Instabilità e futuro. Un punto esclamativo e uno di domanda. E ci si pensa, ma non troppo, tanto per non rendere il tutto più insopportabile. Una volta laureati? Ci sarà un’azienda, un concorso, un bando che sarà pronto ad accoglierci a braccia aperte?

E i problemi veri sono altri: morti e malati ogni giorni, la curva epidemica che non cala. Il senso di indefinitezza non è che una lieve conseguenza di una situazione apocalittica che stiamo imparando a vivere. Scusate lo sfogo, gli alberi di refutazione mi hanno dato alla testa.

Ma non che abbia voglia di fare qualcosa oggi.

Quindi accendo la tv, “Sanremo 2021”. L’Italia non è altro che un paese di canzonette mentre fuori c’è la morte - touché Willie (o forse dovremmo dire Boris). Eppure queste canzonette sono il distraente perfetto per l'entusiasmo smorzato. Magari mi ci metto anche io a scrivere due accordi stonati.
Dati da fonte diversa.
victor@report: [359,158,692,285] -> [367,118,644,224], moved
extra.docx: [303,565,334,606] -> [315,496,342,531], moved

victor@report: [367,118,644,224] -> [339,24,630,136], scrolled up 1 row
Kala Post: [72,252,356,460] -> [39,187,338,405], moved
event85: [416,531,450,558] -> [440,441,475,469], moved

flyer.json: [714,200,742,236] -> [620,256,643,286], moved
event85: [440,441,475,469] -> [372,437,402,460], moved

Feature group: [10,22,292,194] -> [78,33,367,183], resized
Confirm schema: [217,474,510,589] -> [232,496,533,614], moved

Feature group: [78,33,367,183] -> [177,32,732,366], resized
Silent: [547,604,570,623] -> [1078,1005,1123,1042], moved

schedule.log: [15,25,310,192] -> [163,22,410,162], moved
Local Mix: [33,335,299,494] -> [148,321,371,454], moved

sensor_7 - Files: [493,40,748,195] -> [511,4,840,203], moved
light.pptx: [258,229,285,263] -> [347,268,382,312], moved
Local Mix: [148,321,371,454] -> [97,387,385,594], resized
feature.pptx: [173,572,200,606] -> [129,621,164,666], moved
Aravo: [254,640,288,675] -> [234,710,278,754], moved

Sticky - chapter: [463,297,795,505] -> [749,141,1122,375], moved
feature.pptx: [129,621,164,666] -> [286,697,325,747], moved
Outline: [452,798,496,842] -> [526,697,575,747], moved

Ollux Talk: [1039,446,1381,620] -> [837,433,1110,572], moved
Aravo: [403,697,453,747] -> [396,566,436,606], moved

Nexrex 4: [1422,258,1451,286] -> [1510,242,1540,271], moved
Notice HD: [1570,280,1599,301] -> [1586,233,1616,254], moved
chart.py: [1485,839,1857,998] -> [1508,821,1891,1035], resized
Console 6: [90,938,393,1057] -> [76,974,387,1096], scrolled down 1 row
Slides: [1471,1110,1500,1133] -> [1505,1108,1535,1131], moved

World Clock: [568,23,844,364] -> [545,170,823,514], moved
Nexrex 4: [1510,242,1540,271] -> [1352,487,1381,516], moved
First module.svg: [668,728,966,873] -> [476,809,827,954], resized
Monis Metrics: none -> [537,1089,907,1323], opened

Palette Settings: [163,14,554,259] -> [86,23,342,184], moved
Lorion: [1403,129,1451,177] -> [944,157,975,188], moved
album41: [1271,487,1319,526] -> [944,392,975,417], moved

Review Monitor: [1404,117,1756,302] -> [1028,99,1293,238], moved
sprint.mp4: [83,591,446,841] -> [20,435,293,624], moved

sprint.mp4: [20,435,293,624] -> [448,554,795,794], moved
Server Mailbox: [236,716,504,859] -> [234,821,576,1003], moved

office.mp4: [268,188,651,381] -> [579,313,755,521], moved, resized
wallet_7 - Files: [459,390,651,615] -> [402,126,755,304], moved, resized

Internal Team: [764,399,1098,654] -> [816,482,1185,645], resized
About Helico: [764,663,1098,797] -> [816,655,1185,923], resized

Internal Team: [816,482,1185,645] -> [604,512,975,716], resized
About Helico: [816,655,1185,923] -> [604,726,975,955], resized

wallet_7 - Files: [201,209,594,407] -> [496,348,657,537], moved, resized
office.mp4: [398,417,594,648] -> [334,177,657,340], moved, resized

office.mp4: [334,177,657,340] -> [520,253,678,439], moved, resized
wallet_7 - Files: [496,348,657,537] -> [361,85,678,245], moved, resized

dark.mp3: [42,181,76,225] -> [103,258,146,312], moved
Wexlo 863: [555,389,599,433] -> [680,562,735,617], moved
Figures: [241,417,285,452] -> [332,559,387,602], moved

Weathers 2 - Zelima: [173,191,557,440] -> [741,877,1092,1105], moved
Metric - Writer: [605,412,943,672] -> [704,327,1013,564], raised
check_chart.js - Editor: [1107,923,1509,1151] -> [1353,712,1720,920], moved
Il titolo dell’articolo l’ho scelto, soprattutto perché ormai è mainstream: “Metti un po’ di musica leggera perché ho voglia di niente”. Sì ora devo solo scrivere un testo che ci si colleghi. E poi forse è un po’ vero, non ho voglia di niente, o probabilmente di tutto. Si parlava di indefinito? Eccolo il vostro articolo e ora torno a Colapesce perché ho voglia di musica leggera, anzi no, leggerissima.